Man vs. Wild was serious business in ancient Mesopotamia—and there was no camera crew standing by just in case things got a little too real. We see the division between humankind and nature pretty early, with the separate-but-equal case of Gilgamesh vs. Enkidu. In all the ways that Gilgamesh is kingly and "civilized," Enkidu reflects the natural world that he first comes from. But what about Humbaba, who guards the Cedar Forest from humans? Or the Scorpion-beings that protect the gate leading to Mashu—the two mountains that lead to (and protect) the rising sun? Or Siduri, the winemaker to the gods, who locks her doors—protecting herself and her vineyards—from one crazy-looking Gilgamesh?

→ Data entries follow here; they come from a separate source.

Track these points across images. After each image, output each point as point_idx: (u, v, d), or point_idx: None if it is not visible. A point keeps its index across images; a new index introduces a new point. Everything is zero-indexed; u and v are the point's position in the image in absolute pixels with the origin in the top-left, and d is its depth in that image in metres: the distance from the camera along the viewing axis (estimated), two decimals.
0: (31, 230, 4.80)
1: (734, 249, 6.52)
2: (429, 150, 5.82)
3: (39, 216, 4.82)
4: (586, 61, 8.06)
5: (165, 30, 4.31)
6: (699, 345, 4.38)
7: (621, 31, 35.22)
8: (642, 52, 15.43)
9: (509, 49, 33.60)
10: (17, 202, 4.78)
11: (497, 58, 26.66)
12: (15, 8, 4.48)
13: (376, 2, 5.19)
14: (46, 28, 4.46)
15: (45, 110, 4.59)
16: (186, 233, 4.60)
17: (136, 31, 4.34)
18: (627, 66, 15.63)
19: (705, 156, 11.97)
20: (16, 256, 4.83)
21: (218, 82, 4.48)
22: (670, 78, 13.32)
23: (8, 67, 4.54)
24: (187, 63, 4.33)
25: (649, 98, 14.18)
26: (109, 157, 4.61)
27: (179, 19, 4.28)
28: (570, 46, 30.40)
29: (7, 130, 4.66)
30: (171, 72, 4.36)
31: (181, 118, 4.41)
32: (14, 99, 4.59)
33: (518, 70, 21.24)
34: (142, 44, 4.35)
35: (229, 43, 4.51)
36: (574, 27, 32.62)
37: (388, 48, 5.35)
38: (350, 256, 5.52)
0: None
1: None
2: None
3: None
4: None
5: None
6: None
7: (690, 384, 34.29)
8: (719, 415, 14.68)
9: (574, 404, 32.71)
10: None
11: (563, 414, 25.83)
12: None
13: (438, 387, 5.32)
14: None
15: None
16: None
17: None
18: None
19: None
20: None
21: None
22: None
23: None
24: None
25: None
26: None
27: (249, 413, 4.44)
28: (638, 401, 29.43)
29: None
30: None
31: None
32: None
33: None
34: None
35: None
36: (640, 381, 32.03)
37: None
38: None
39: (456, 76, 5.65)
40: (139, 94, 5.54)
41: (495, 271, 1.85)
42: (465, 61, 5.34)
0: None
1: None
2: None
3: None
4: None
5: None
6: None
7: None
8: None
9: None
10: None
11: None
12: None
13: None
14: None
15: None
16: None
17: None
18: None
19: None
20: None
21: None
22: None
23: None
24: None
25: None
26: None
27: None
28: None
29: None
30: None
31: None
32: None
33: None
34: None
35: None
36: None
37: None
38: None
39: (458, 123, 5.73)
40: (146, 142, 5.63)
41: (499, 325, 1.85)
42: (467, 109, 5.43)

All in all, it sure seems like nature feels it wise to steer clear of humanity.
Questions About Man and the Natural World
In Tablet 1, what are the main differences between Enkidu's way of life in the wilderness and the way of life of an ordinary human being? What do the poem's choices about which details to highlight say about its view of human life in general?

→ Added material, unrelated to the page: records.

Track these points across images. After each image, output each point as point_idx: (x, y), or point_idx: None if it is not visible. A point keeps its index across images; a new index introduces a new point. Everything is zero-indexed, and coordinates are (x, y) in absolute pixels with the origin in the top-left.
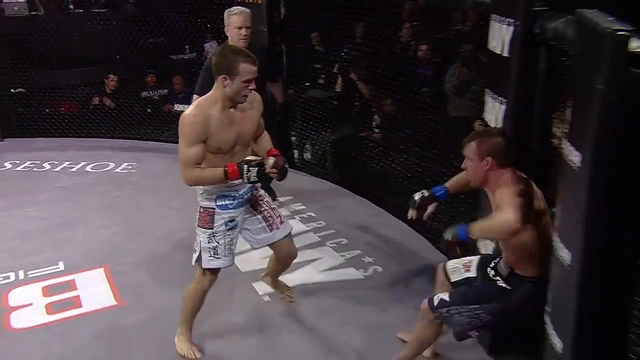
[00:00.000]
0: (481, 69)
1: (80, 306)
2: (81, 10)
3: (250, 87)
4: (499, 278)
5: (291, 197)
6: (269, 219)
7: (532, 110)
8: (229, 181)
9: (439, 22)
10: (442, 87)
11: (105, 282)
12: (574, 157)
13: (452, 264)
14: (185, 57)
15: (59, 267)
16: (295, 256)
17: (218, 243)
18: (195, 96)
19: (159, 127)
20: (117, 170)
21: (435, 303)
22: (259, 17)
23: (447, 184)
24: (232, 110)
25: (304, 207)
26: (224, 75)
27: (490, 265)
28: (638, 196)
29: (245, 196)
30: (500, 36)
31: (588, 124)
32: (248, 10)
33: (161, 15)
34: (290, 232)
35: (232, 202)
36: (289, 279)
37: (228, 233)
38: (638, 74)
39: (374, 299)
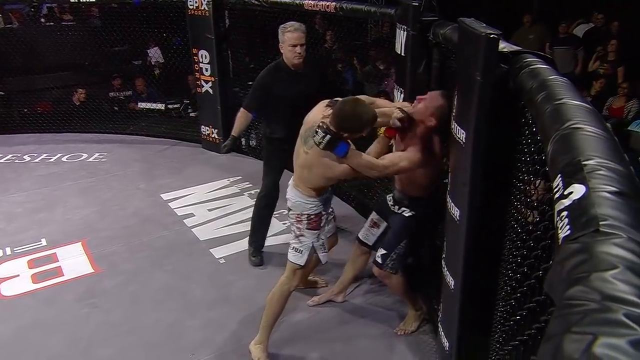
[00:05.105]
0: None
1: (62, 275)
2: (52, 23)
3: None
4: (404, 208)
5: (240, 177)
6: (332, 211)
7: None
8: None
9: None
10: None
11: (83, 254)
12: (460, 134)
13: (362, 232)
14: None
15: (41, 243)
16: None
17: (323, 239)
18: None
19: (125, 122)
20: (90, 159)
21: (380, 261)
22: (206, 27)
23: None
24: None
25: (251, 185)
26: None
27: (390, 203)
28: (507, 161)
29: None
30: (399, 40)
31: (470, 107)
32: (303, 26)
33: (123, 27)
34: None
35: (326, 198)
36: (243, 246)
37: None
38: (505, 68)
39: None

Which world does the poem portray as better: the natural world or the human world? What are the main advantages and disadvantages of the human world over the natural world?
Are the gods in the poem part of the natural world, or do they control it? If the gods control the natural world, is it possible for humans to fight against nature without fighting against the gods?
When Gilgamesh arrives on the underside of the world, where Utanapishtim and his wife live, he finds that the trees bear precious stones instead of fruit. This kind of makes sense in a realm where nothing dies. But what about the flipside of that? Does this mean that nature only exists where things can die?
Chew on This
The poem portrays the human world as better than the natural world because it brings comfort, while the natural world is full of suffering.
The Epic of Gilgamesh is a celebration of the Sumerian people's achievements over nature, and an admission of what they cannot overcome in nature.